Stores traditionally freely give lightweight plastic bags customers, as it is a hygienic and cheap way of transporting purchased items. The problems associated with this popular method is that it includes the use non-renewable resources like coal, crude oil, and gas, leads to disposal challenges as well as adverse environmental impacts. People use a single-use plastic bag for just 12 minutes on average but then stay for a thousand years before it decomposes fully.
Queensland’s environment minister, Steven Miles, explain the overwhelming community call to stop the huge loads of plastic shopping bags and beverage containers from entering our waterways and the sea. It is estimated that people in Queensland use over 1bn lightweight plastic bags and 2.4bn drinking containers every year. Most of these wastes are not recycled, and they find their way into water bodies where they kill and maim thousands of our native animals.

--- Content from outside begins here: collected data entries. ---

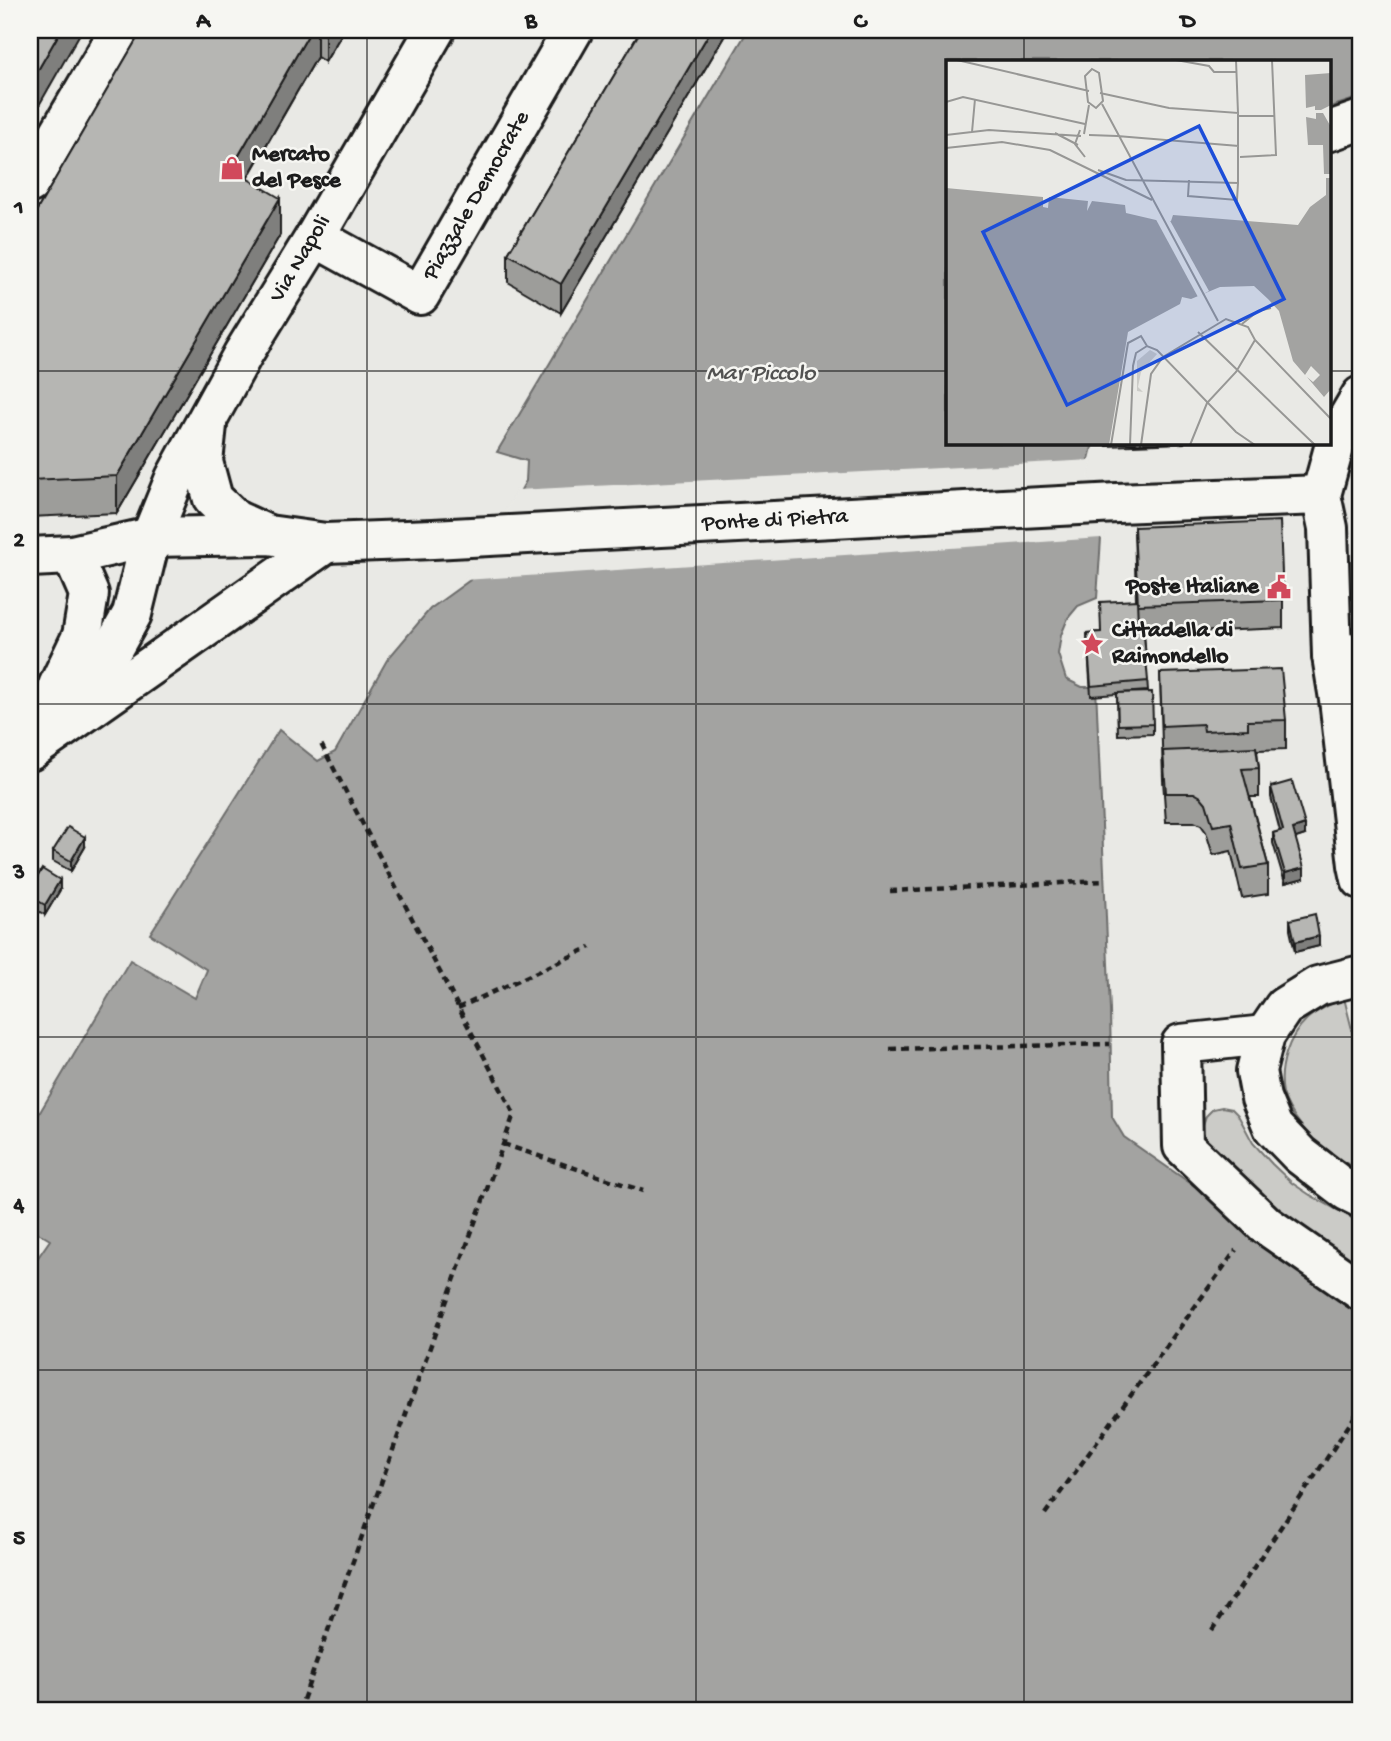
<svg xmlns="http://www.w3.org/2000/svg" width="1391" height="1741" font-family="'Gochi Hand',sans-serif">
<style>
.green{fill:#cbcbc7;stroke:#747472;stroke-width:2}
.water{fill:#a3a3a1;stroke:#6d6d6c;stroke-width:2}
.pier{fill:#e9e9e5}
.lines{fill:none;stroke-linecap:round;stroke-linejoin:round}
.street-casing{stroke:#1c1c1c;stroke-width:44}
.secondary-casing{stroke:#1c1c1c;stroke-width:44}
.path{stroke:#1c1c1c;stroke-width:4.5;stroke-dasharray:7 5;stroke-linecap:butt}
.street{stroke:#f6f6f2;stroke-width:38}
.secondary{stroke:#f6f6f2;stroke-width:38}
.wall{fill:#9d9d9a;stroke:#1c1c1c;stroke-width:2}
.shaded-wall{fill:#7f7f7d;stroke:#1c1c1c;stroke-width:2}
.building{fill:#b6b6b3;stroke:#1c1c1c;stroke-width:2}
.grid{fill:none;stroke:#1c1c1c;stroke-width:2;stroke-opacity:0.55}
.labels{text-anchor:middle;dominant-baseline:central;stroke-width:5;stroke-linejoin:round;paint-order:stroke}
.poi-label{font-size:23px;font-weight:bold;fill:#1c1c1c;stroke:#f6f6f2;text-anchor:start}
.street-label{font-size:23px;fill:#1c1c1c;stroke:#f6f6f2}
.water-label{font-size:24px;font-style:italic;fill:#525251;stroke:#f6f6f2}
.inset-road{fill:none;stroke:#979795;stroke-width:2}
.view{fill:#1d4ed8;fill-opacity:0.15;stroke:#1d4ed8;stroke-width:3.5}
.inset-edge{fill:none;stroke:#1c1c1c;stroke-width:3.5}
.neatline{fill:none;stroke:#1c1c1c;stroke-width:2.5}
.grid-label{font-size:23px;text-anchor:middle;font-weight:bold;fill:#1c1c1c}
</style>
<rect width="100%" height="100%" fill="#e9e9e5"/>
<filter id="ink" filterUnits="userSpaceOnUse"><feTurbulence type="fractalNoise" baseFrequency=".0143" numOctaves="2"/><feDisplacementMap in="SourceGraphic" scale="14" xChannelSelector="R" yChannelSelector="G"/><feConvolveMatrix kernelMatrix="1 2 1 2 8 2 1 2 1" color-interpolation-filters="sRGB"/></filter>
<g filter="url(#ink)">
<!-- green -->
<g class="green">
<path d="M1344 998 1361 1065V1171C1351 1165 1338 1160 1328 1152 1312 1141 1288 1113 1283 1093 1278 1068 1288 1037 1307 1019 1317 1010 1331 1004 1344 998Z"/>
<polygon points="1222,1107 1232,1109 1238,1115 1253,1143 1272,1164 1292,1183 1310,1195 1361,1223 1361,1276 1332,1256 1233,1173 1207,1142 1203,1133 1203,1125 1206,1116 1213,1109"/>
</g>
<!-- water -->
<polygon class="water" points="748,30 1361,30 1361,97 1330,107 1330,61 948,61 948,443 1093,443 1085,475 1101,538 1097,598 1078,606 1068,618 1061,635 1058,654 1066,679 1082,687 1096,687 1110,1010 1112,1117 1124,1137 1361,1302 1361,1711 30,1711 30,1269 50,1240 30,1228 30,1129 130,960 195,998 207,970 150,934 279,730 318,761 335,752 387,660 430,609 470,580 526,481 527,461 497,452"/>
<!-- pier -->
<polygon class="pier" points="1092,460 1089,475 1105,538 1104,543 1101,538 464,580 467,578 517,490"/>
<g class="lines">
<!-- street casing -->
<g class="street-casing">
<g id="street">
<polyline points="1330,131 1361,120"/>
<polyline points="30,183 120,30"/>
<polyline points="315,237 420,295 573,30"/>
<polyline points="207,425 203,462 213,499 235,520 268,535"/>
<polyline points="151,537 175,478 243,354 315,237 435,30"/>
<polyline points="1332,656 1361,652"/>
<polyline points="1361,975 1318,986 1284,1007 1265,1035 1256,1071 1261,1098 1273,1127 1300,1155 1347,1191 1361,1198"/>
<polyline points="1265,1035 1181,1044 1183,1146 1266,1225 1361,1291"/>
</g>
</g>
<!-- secondary casing -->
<g class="secondary-casing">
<g id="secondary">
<polyline points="1361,396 1337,437 1321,495 1328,528 1332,656 1339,699 1358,865 1361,879"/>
<polyline points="30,557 72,555 151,537 268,535 326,543 433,539 1117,503 1321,495"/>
<polyline points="58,686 82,636 89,594 72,555"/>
<polyline points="30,725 50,703 113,648 132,614 151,537"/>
<polyline points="30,751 326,543"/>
</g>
</g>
<!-- path -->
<g class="path">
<polyline points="890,891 1104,881"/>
<polyline points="458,1008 591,947"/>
<polyline points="890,1049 1110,1044"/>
<polyline points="503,1144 643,1191"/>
<polyline points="1045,1514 1236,1250"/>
<polyline points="1212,1630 1361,1407"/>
<polyline points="299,1711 514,1114 320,742"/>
</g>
<!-- street -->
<use href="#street" class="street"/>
<!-- secondary -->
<use href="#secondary" class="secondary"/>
</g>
<!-- wall -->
<g class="wall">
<polygon points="142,30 344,30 325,62 317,57 247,179 280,235 117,513 30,517 30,222"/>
<polygon points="641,30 728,30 561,313 508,282 508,254"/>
<polygon points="1107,443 1185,443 1107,446"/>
<polygon points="1134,527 1283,600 1283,628 1144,634 1148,691 1119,693 1153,724 1153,734 1118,735 1117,694 1091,696 1087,633 1101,632 1136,600"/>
<polygon points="1160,673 1286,720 1286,749 1257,750 1259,768 1259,797 1250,797 1268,865 1268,894 1242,898 1231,851 1213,855 1206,832 1201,825 1194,822 1166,822 1163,780"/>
<polygon points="1271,787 1305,835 1295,838 1304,878 1285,883 1273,843 1273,833 1280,831 1271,797"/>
<polygon points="85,847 71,871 53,861 53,851"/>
<polygon points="30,890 60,890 45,915 30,906"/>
<polygon points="1290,920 1319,946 1295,952 1290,930"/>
</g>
<!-- shaded-wall -->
<g class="shaded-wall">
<polygon points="61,30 82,30 30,121 30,84"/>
<polygon points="311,30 317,30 317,57 231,206 231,169"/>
<polygon points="325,30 344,30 325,62"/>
<polygon points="711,30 728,30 561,313 561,284"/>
<polygon points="280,198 280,235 117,513 117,476"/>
<polygon points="1305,825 1305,835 1293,839 1293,829"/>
<polygon points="85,837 85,847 71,871 71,861"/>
<polygon points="1304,868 1304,878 1285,883 1285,873"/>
<polygon points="60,880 60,890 45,915 45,905"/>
<polygon points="1319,936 1319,946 1295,952 1295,942"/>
</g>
<!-- building -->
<g class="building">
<polygon points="30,30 61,30 30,84"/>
<polygon points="142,30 311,30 231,169 280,198 117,476 30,480 30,222"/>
<polygon points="641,30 711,30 561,284 508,254"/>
<polygon points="1280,521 1283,600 1138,605 1134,527"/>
<polygon points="1137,600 1138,624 1143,624 1148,681 1091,686 1087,633 1101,632 1100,602"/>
<polygon points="1281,669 1286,720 1248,721 1248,729 1204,731 1203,724 1162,726 1160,673"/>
<polygon points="1152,692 1153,724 1118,725 1117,693"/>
<polygon points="1256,747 1259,768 1242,769 1268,865 1242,869 1231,823 1213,826 1206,803 1201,797 1194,793 1166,793 1163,751"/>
<polygon points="1292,781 1305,825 1293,829 1304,868 1285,873 1273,833 1283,830 1271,787"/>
<polygon points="68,827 85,837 71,861 53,851"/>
<polygon points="42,869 60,880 45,905 30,896 30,890"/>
<polygon points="1315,914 1319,936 1295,942 1290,920"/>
</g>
</g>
<!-- grid -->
<path class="grid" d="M367 30V1711M696 30V1711M1024 30V61M30 371H948M1330 371H1361M1024 443V1711M30 704H1361M30 1037H1361M30 1370H1361"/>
<!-- icons -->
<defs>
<g id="shop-bare" transform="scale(1.89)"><path d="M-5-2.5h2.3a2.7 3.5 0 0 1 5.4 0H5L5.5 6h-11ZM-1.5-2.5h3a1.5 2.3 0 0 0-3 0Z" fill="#d1495b" stroke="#f6f6f2" stroke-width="2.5" paint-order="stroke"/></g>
<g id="civic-bare" transform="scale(1.89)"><path d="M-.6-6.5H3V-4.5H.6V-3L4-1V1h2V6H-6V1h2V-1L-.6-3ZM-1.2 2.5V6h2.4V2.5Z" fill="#d1495b" stroke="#f6f6f2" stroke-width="2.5" paint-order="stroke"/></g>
<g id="sight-bare" transform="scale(1.89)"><path d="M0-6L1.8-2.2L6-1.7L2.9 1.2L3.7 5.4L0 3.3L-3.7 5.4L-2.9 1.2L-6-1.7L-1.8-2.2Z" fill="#d1495b" stroke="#f6f6f2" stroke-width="2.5" paint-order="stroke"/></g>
</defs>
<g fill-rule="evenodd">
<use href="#shop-bare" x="232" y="168"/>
<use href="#civic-bare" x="1279" y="587"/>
<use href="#sight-bare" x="1092" y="644"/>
</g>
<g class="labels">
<!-- poi labels -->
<g class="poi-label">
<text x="252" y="155">Mercato<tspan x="252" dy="26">del Pesce</tspan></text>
<text x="1259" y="587" text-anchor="end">Poste Italiane</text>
<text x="1112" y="631">Cittadella di<tspan x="1112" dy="26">Raimondello</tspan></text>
</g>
<!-- street labels -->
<g class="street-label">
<text transform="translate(477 196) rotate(-60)">Piazzale Democrate</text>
<text transform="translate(301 259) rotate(-59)">Via Napoli</text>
<text transform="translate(775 521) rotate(-3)">Ponte di Pietra</text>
</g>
<!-- water labels -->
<g class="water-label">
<text x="761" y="374">Mar Piccolo</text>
</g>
</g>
<!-- overview -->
<g transform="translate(946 60)">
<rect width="385" height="385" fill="#e9e9e5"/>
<path d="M204 290 211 294 195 312 192 327 197 332 191 331V301Z" fill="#cbcbc7"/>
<path d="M385 13V45L375 50H369V46L360 48 359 15ZM370 53H377L385 67V114H378L377 85H362L360 57 370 59ZM380 118H385V329L378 337 361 317 367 322 374 315 365 306 359 315 347 301 333 251 322 239 308 226 274 227 245 239 236 237 234 244 182 272 163 385H0V128L97 137V147L102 148 103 137 142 141 141 151 146 141 179 145 180 153 210 160 225 161 227 155 352 165 364 147 380 135Z" fill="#a3a3a1"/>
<path d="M207 154 222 157 263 231 252 237Z" fill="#e9e9e5"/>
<path class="inset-road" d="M11 0 143 31M230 0 263 6 268 12H290M146 9 153 13 157 41 150 48 142 42 139 16ZM154 33 223 48 292 53 290 0M0 42 17 37 139 64M156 44 272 261M292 56H329M134 70 129 84 139 97M26 72 29 39M109 73 132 85M138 74 143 45M0 75 43 70 135 76M143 75 171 76M171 76 293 86M0 88 56 82 104 90 206 140M294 97 330 95 326 0M152 110 180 120 292 123V53M243 120 242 136 291 140 292 123M296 264 312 251 325 248M252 272 369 385M165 385 182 283 195 276 201 286M184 385 187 306 190 293 201 286 211 290 290 372 309 385M195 385 205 314 217 297 280 259 302 267 309 280 385 359M244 385 261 343 290 312 309 280"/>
<path class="view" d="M253 66 338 239 121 345 37 172Z"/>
<rect width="385" height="385" class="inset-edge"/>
</g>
<!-- margin -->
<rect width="1391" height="1741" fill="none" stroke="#f6f6f2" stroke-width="77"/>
<rect x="38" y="38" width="1314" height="1664" class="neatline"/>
<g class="grid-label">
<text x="203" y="27">A</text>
<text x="531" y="27">B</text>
<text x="860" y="27">C</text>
<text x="1188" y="27">D</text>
<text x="19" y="213">1</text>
<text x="19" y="546">2</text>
<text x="19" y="878">3</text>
<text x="19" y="1211">4</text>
<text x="19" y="1544">5</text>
</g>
</svg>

Coles and Woolworths, the two largest supermarket chains in Australia, had vowed to phase out the use of lightweight plastic bags and promised to replace them with reusable bags by July 2018. Dr. Miles praised their voluntary commitment to take their community and environmental responsibility seriously. It indeed takes courage for a company to propose it on its own and then use massive resources on implementing it. He noted the move as a sign that both the sellers and users will broadly support the ban. The ban has worked in several places like the Australian Capital Territory, South Australia, Tasmania and the Northern Territory and it has attracted overwhelming majority support in those regions.
Furthermore, the minister predicted the container refund scheme to enrich the job market by creating new jobs and charities. For instance, not-for-profit organizations such as clubs, sporting and charities can collect more revenue through this scheme.
Miles further explained how technology makes it easy for people to get cash from the rubbish. The government will avail reverse vending machine all across the state. This latest technology is easy to use and provide people with instance refunds. In fact, he confirmed that they were installing the first machine at parliament.